Таким же неизбежным было и самоубийство Маяковского. Быть может, с этим согласятся те немногие, кто прочел внимательно и полностью последний том его сочинений, где приведены стенограммы литературных дискуссий 1929–1930 годов между РАППом (и МАППом) и Маяковским — автором поэмы (неоконченной). «Во весь голос». Сначала «во весь голос» шла ругань, потом «во весь голос» прозвучал на всю Россию его истошный крик. Потом «весь голос» замер. Раздался выстрел, и жизнь, казалось не имевшая конца, кончилась. Отступать он не привык, не умел и не хотел. «Заранее подготовленных позиций» у него не было и у поэта его судьбы и темперамента быть не могло. Он застрелил не себя только, он застрелил все свое поколение.

Трудно одолеть эти стенограммы, но, не одолев их, невозможно понять неизбежность этого выстрела. <…>

Ранний ноябрьский вечер черен за окном. Мы сидим с трех часов при лампе в номере пражского отеля «Беранек»: Цветаева, Эфрон, Ходасевич и я. «Беранек» по-чешски значит барашек. Барашки нарисованы по стенам, на дверях, метками вышиты на наволочках, барашки украшают меню в ресторане, барашек улыбается нам со счета отеля.
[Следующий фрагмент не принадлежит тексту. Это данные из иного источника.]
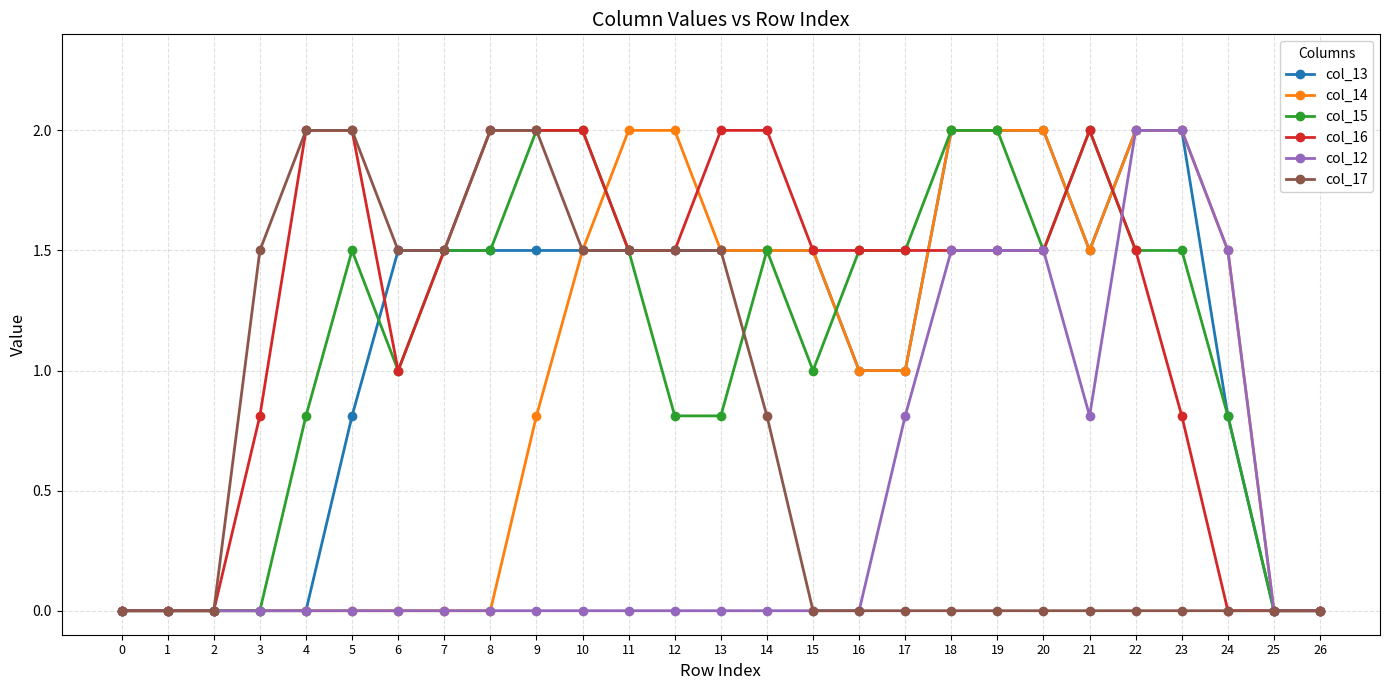

Between 14 and 16, which series saw the biggest shift?

col_17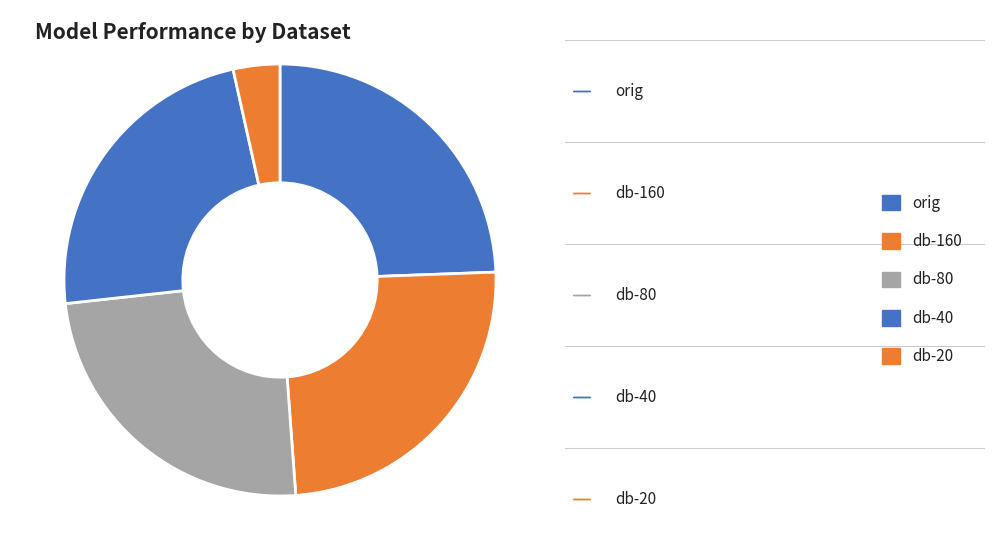

How many segments does this pie chart have?

5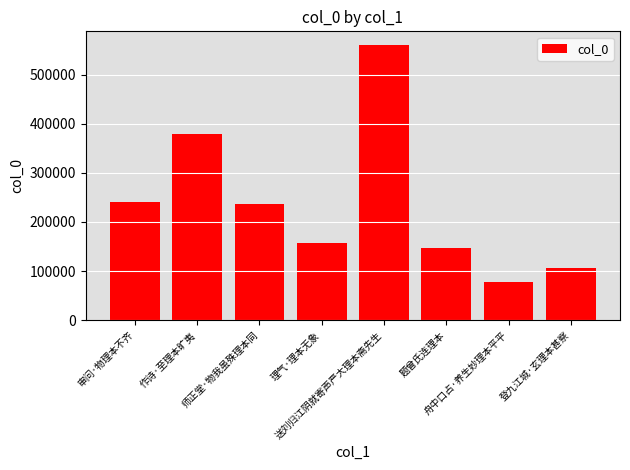

How many data points does each series have?

8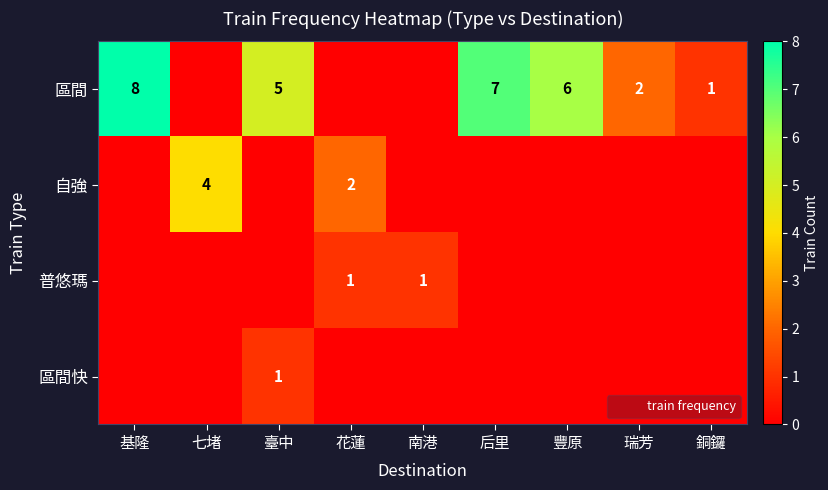

What is the sum of the 區間 values at 豐原 and 銅鑼?

7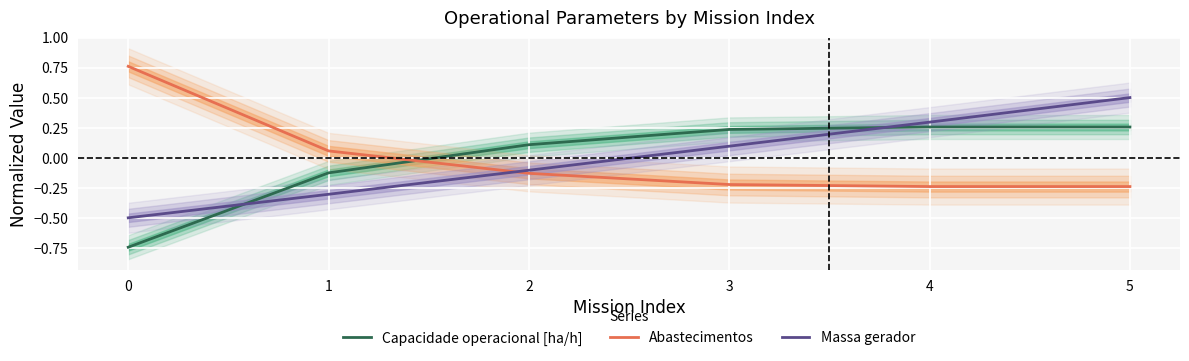

What is the difference between the maximum and minimum values in the Massa gerador series?

1.0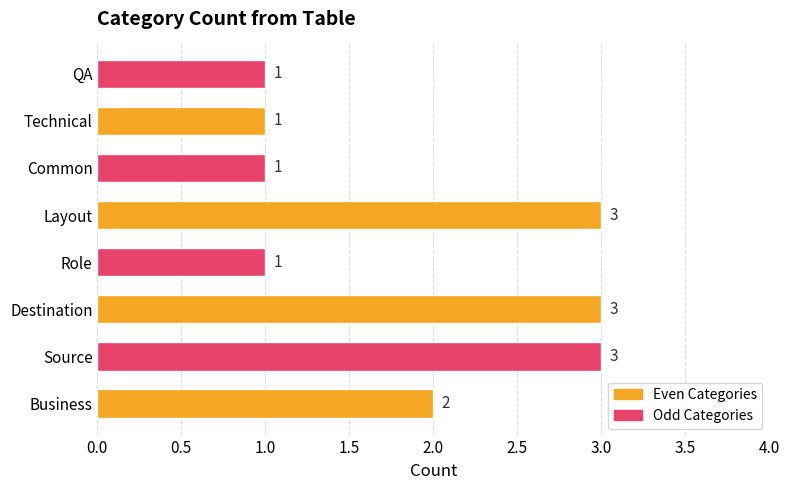

Reading bottom to top, transcribe all the data shown in this chart.

Business=2	Source=3	Destination=3	Role=1	Layout=3	Common=1	Technical=1	QA=1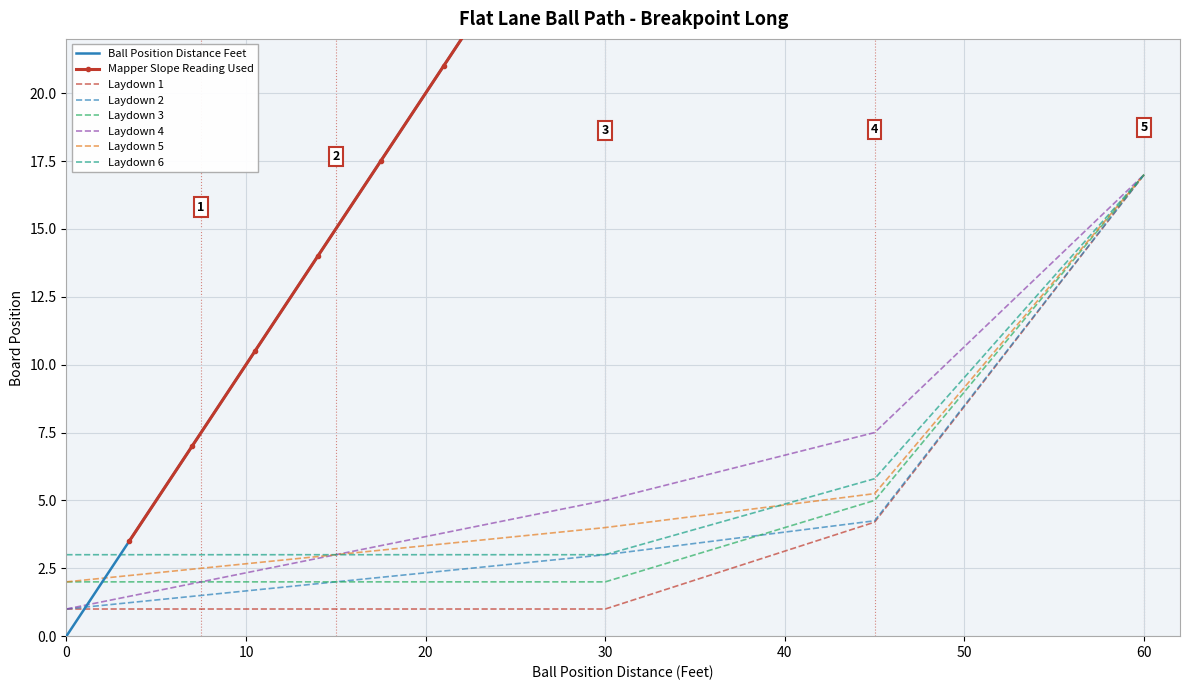

What is the highest value of the Laydown 3 series?

17.0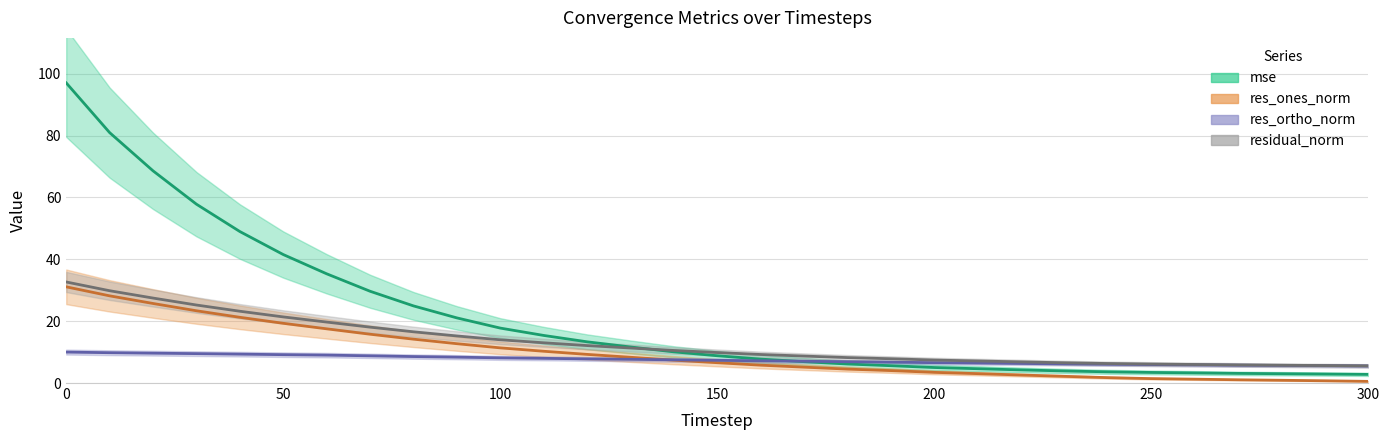

Rank the series at 100 from lowest to highest value.

res_ortho_norm, res_ones_norm, residual_norm, mse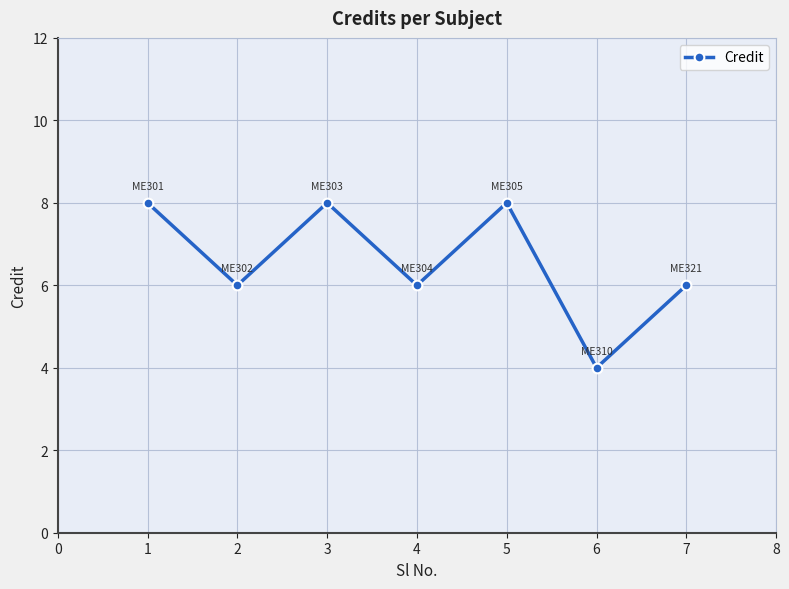

What is the sum of all values?

46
Ходасевич говорит, что мы живем в стаде розовых и голубых барашков. Иные с лентами, другие — с золочеными рожками, еще другие — с бубенчиками на шее. Барашек стоит у входа в гостиницу и даже крутит головкой и говорит «мэ-э-э».

Мы сидим долгие часы, пьем чай, который я кипячу на маленькой спиртовке, едим ветчину, сыр и булки, разложенные на бумажках.

Все, что говорит Цветаева, мне интересно, в ней для меня сквозит смесь мудрости и каприза, я пью ее речь, но в ней, в этой речи, почти всегда есть чуждый мне, режущий меня больной надлом, восхитительный, любопытный, умный, но какой-то нервный, неуравновешенный, чем-то опасный для наших дальнейших отношений, будто сейчас нам еще весело летать по волнам и порогам, но в следующую минуту мы обе можем столкнуться и ушибиться, и я это чувствую, а она, видимо, нет, она, вероятно, думает, что со мной можно в будущем либо дружить, либо поссориться.

— Марина Цветаева-Эфрон, — протягивает руку; ее рука также поражает: сухая, крепкая, жилистая рабочая рука, старше ее возраста, массивный перстень на пальце. На руках широкие серебряные браслеты-запястья.

Она любила только серебро; золото — золотой телец, говорила она презрительно, для сытых, благополучных и самодовольных.

— А цвет солнца, воплощенный в золоте, а царица Савская?.. Ведь она в золотых браслетах…

— Востоку пристало, не нам. Мы — серебро. (Но я отвлеклась.)

— Мы соседи, познакомимся, пришла просить у вас вилок, ножей и ложек, у нас вечером гости — не хватает.

Я смущена: у меня нет ножей и вилок, мы только что приехали. Только две серебряные ложки уцелели, и обе с ущербом, а ножи заменяет корсиканский кинжал и складной, тоже корсиканский, нож — оба с вырезанной головой мавра в повязке, эмблема Корсики с одной стороны, а с другой надпись: vendetta corsa.

— Но это же чудесно: вместо кухонного ножа кинжал. Им вы крошите лук? И надпись: «Вендетта». И нет ни одной вилки, ни одной целой ложки! Серебряные, но временем изгрызенные, ущербленные, со старинными узорами! А где остальное из столового прибора — верно, было?

— Да, было — продала на Сухаревке за тяжелый круглый хлеб.

— Еще лучше, — она в восторге, глаза в смехе и блестят. — Сейчас утро. Я никогда, ни под каким предлогом не пропускаю утренних часов. Вечером гости, иду сейчас работать.

Исчезает.

Вскоре я узнала ее привычку писать с раннего утра. Никакие силы, никакие обязательства не могли заставить ее уклоняться от этой работы.